● **Description of the task**
What is the number of lines below that contain the word "begin"? Give only that number.

#### Records for processing ####

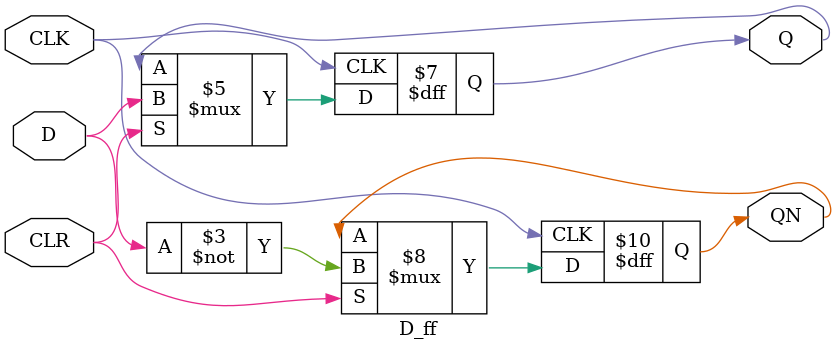
<source format=v>
`timescale 1ns / 1ps


module D_ff(D, CLK, CLR, Q, QN);
input D, CLK, CLR;
output reg Q, QN;

initial begin
Q = 1'b0;
QN = 1'b1;
end

always @(posedge CLK or negedge CLR)
begin
    if(~CLR) begin
        Q <= Q;
        QN <= QN;
    end
    else begin
        Q <= D;
        QN <= ~D;
    end
end
endmodule

</source>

####

● **Answer below**
4